Politik Seni Populer: Kesenian Tari Tayuban dan Perubahan Budaya di Jawa Timur*

 

Sumber: Robert W. Hefner. The Politics of Popular Art: Tayuban Dance and Culture Change in East Java. Indonesia Journal, No. 43 (Apr, 1987), pp. 75-94. Published by Southeast Asia Program Publications at Cornell University.

Tulisan ini adalah salah satu tulisan Robert W Hefner, seorang guru besar antropologi dan direktur dari Institute of Culture, Religion, and World Affairs (CURA) Boston University dari tahun 1986-2009. Robert W Hefner tleah melakukan berbagai penelitian, uatamanya dalam bidang bidaya, politik, dan Pendidikan muslim sejak pertengahan tahun 1980-an, dan pada bidang studi komparatif antropologi/sosiologi agama-agama dunia pada tiga puluh tahun terakhir ini. Dalam hal ini, yang akan diulas adalah salah satu tulisan Hefner yang popular berjudul The Politics of Popular Art: Tayuban Dance and Culture Change in East Java, yang membahas bagaimana kesenian tarian Tayuban dan perubahan budaya di Jawa Timur.

Robert W Hefner dalam tulisan ini berupaya membaca kesenian Tarian Tayuban dan Perubahan Budaya di Jawa Timur dalam konteks politik kesenian populer.

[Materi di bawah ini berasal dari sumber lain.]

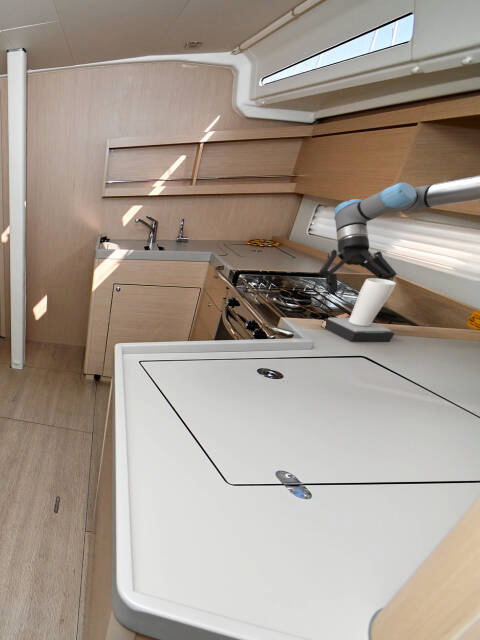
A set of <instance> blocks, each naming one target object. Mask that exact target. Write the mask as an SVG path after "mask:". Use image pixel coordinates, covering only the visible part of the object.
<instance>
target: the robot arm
mask: <svg viewBox="0 0 480 640" xmlns="http://www.w3.org/2000/svg"><path fill="white" fill-rule="evenodd" d="M479 201H480V175H475V176H470V177H464V178H458V179H453V180H448V181H443V182H437V183H432V184H427V185H421V186H416V187H413V185H411V184H409V183H407V182H398V183H396V184H394V185H392V186H388V187H386V188H384V189H383V190H381V191H379V192H377V193H375V194H373V195H371V196H369V197H367V198H364V199H363V200H362V199H355V198H354V199H350V200H347V201H343V202H341V203H339V204H338V205H337V206H336V207H335V209H334V221H335V228H336V229H335V230H336V231H335V232H336V240H337V241H336V242H337V249H333V250H331V251H330V252H328V254H327V259H326V260H325V262H324V263H323V265H322V266H321V268H320V270H318V272H317V274H318V275H319V276H322V277H323V278H324V279H325V284H326V285H328V291H329V295H334V294H335V293H337V292H338V291H339V285H338V276H337V273H336V271H338V270H339V269H340V268H341V267H342V266H343V265H345V264H346V265H348V266H351V265H354V266H360V267H362V268H365V269H367V270H368V271H369V272H370V273H371V274H373V275H374V276H375V277H376V278H378V279H385V280H390V279H392V278H394V277H396V276H397V275H398V274H397V272H396V271H395V270H394V269H393V267H392V266H391V264H390V263H389V262H388V261H387V260H386V259H385V258H384V257H383V253H382V251H377V252H370V241H369V233H368V232H369V231H368V225H367V223H368V222H370V221H372V220H374V219H376V218H379V217H381V216H384V215H386V214H389V213H398V212H399V213H400V212H411V211H412V212H414V211H419V210H424V209H430V208H436V207H443V206H450V205H457V204H464V203H472V202H479ZM337 257H338V258H339V259H340V261H339V262H338V263H337V264H335V265H334V266H333V267H332V268H331V269H330V267H331V265H332V264H333V263H334V261H335V259H336V258H337ZM329 269H330V270H329Z"/></svg>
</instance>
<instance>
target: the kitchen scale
mask: <svg viewBox="0 0 480 640" xmlns="http://www.w3.org/2000/svg"><path fill="white" fill-rule="evenodd" d="M349 318H350V317H327V318H323V320H324V321H326V326H325V330H327V331H328V332H330V333H332V334H334V335H336V336H339V337H340V338H342V339H344V340H346V341H348V342H350V343H364V342H365V343H390V342H391V340H392V338H393V337H394V336H395V332H393V331H392V330H391V329H389V328H386V327H385V326H382V325H379V324H377V323H375V322H372V323H371V325H369V326H358V325H354V324H351V323H350V322H349V321H348V320H349Z"/></svg>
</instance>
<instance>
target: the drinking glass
mask: <svg viewBox="0 0 480 640" xmlns="http://www.w3.org/2000/svg"><path fill="white" fill-rule="evenodd" d="M396 285H397V283H396V282H395V281H393V280H390V279H389V280H385V279H379V278H378V277H376V278H375V277H369V278H366V279H365V280H364V282H363V284H362V286H361V288H360V290H359V292H358V295H357V298H356V301H355V304H354V306H353V308H352V311H351V314H350V316H349V317H348V318H349V320H348V321H349V322H350V323H351V324H354V325H358V326H369V325H371V323H373V321H374V320H375V318H376V317H377V315H378V314H379V312H380V311H381V309H382V308H383V307H384V305H385V304H386V302H387V301H388V300H389V298H390V296H391V295H392V293H393V291H394V290H395V287H396Z"/></svg>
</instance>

Hefner dalam tulisan ini berusaha untuk menjelaskan bagaimana Tarian Tayuban berjalan dalam bentuk dasar kesatuan organisasinya, kontroversi seputar maknanya, dan perkembangan sejarahnya dalam kaitannya dengan berbagai tradisi kesenian tari dan ritual dari daerah Jawa Timur lainnya. Meskipun tulisannya akan fokus pada wilayah pedesaan ujung timur dan timur jauh di Jawa Timur, tetapi Hefner mengatakan bahwa Tayuban juga dilaksanakan di beberapa daerah dan komunitas di Jawa Tengah. Lebih lanjut, kemudian Hefner mengatakan bahwa tradisi Tayuban yang terjadi dibeberapa daerah ini, memiliki dua poin penting yang menarik untuk dinilai lebih lanjut dalam budaya modern Jawa: menurunnya tradisi regional lokal dan semakin kuatnya pengaruh Islam.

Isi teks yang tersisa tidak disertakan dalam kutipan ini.